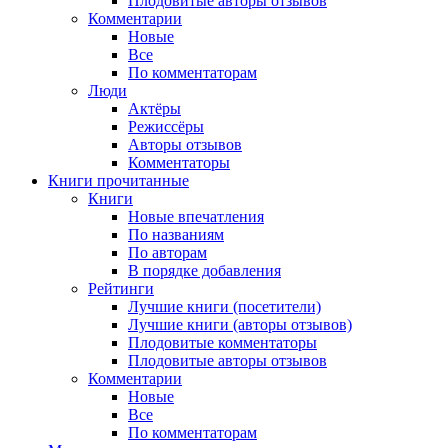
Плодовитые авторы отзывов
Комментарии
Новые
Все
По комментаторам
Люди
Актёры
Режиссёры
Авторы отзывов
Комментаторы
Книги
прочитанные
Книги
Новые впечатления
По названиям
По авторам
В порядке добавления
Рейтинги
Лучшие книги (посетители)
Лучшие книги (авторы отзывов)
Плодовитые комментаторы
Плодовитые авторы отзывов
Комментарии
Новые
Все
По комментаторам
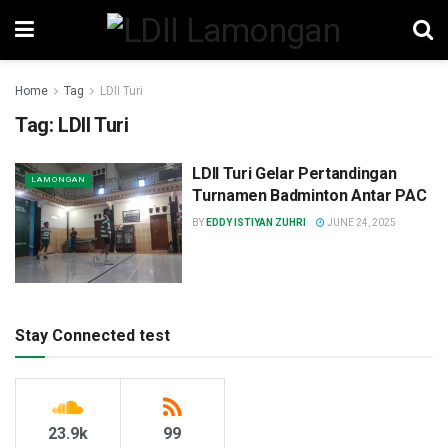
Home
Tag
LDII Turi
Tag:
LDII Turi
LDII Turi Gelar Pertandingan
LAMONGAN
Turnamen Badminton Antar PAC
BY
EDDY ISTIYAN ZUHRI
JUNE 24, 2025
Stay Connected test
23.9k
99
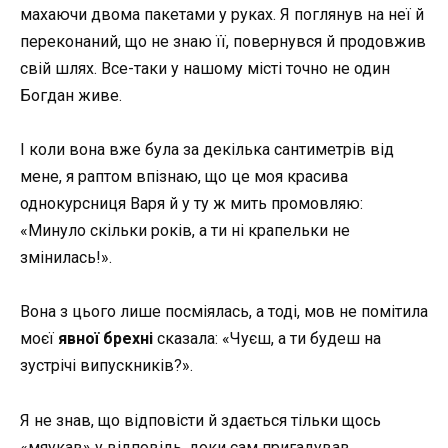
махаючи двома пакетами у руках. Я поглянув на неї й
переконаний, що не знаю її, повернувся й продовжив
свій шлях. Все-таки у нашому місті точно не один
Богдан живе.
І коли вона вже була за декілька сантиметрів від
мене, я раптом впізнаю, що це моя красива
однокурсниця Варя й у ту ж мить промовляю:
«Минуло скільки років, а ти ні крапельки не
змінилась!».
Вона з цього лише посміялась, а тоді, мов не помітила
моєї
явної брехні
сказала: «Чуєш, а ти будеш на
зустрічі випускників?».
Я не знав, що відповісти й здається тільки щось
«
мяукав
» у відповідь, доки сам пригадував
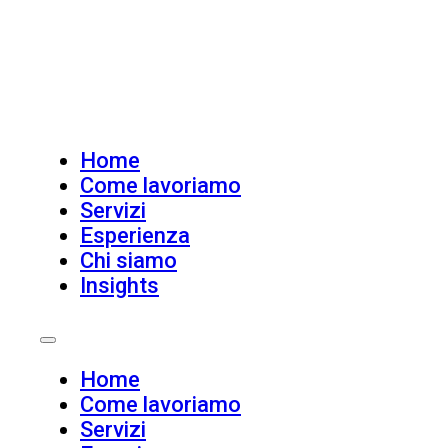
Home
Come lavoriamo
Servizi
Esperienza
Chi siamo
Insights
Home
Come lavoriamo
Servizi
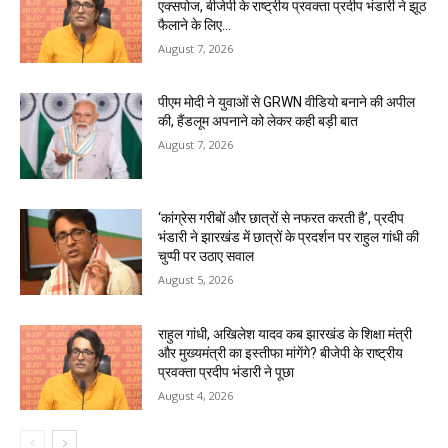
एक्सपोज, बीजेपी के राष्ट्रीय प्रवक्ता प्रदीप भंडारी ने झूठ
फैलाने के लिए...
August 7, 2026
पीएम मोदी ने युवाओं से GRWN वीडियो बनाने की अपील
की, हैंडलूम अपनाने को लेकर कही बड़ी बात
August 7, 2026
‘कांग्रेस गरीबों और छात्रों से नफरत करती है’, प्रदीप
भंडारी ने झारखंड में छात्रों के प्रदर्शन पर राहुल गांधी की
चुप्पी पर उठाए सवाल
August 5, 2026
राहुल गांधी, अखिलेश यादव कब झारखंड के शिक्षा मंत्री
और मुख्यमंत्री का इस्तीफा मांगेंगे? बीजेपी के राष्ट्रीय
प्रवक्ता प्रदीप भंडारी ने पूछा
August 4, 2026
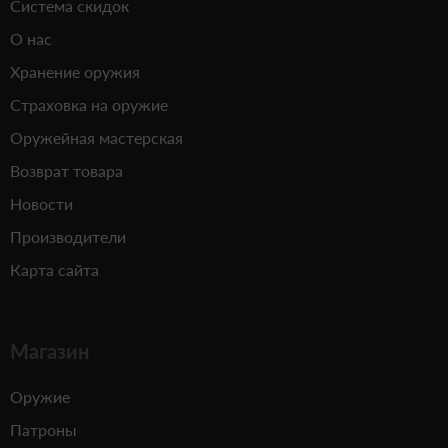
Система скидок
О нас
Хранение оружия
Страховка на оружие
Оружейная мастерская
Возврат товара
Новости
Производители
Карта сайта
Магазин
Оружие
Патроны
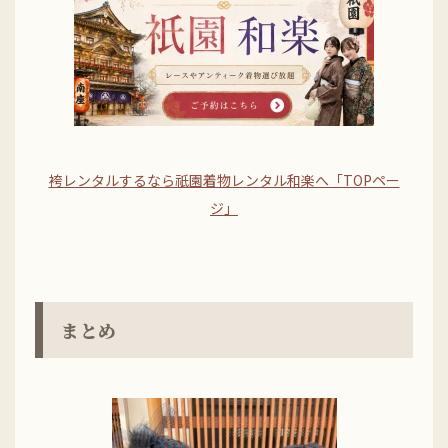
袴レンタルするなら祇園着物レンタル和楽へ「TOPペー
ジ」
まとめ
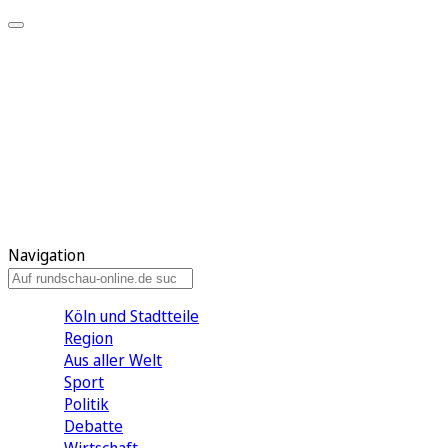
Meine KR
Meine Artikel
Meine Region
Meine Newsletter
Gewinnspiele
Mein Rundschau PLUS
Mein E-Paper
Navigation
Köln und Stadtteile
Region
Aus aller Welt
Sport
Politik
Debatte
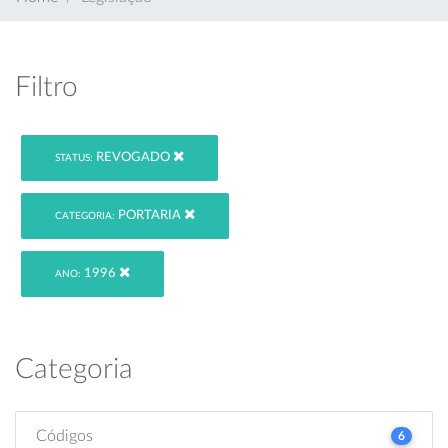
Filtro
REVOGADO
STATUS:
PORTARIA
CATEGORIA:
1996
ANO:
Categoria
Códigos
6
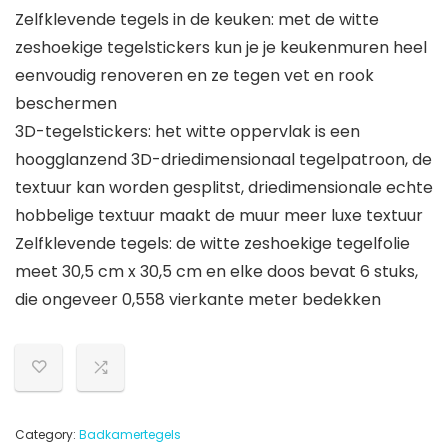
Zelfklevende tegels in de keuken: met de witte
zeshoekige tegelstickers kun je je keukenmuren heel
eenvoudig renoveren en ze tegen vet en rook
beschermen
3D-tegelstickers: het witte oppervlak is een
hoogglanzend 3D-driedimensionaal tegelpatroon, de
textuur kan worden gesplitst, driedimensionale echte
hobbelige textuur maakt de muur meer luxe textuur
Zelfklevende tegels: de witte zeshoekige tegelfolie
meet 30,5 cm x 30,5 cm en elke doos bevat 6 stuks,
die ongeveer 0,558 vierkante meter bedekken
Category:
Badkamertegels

************

* [What you will do]:
Give the lines again exactly, starting where the entries begin and stopping once the line with "एक्सपोज, बीजेपी के" is included; pictures are not copied.

* [Output of the task]:
Плодовитые авторы отзывов
Комментарии
Новые
Все
По комментаторам
Люди
Актёры
Режиссёры
Авторы отзывов
Комментаторы
Книги
прочитанные
Книги
Новые впечатления
По названиям
По авторам
В порядке добавления
Рейтинги
Лучшие книги (посетители)
Лучшие книги (авторы отзывов)
Плодовитые комментаторы
Плодовитые авторы отзывов
Комментарии
Новые
Все
По комментаторам
Home
Tag
LDII Turi
Tag:
LDII Turi
LDII Turi Gelar Pertandingan
LAMONGAN
Turnamen Badminton Antar PAC
BY
EDDY ISTIYAN ZUHRI
JUNE 24, 2025
Stay Connected test
23.9k
99
махаючи двома пакетами у руках. Я поглянув на неї й
переконаний, що не знаю її, повернувся й продовжив
свій шлях. Все-таки у нашому місті точно не один
Богдан живе.
І коли вона вже була за декілька сантиметрів від
мене, я раптом впізнаю, що це моя красива
однокурсниця Варя й у ту ж мить промовляю:
«Минуло скільки років, а ти ні крапельки не
змінилась!».
Вона з цього лише посміялась, а тоді, мов не помітила
моєї
явної брехні
сказала: «Чуєш, а ти будеш на
зустрічі випускників?».
Я не знав, що відповісти й здається тільки щось
«
мяукав
» у відповідь, доки сам пригадував
Home
Come lavoriamo
Servizi
Esperienza
Chi siamo
Insights
Home
Come lavoriamo
Servizi
एक्सपोज, बीजेपी के राष्ट्रीय प्रवक्ता प्रदीप भंडारी ने झूठ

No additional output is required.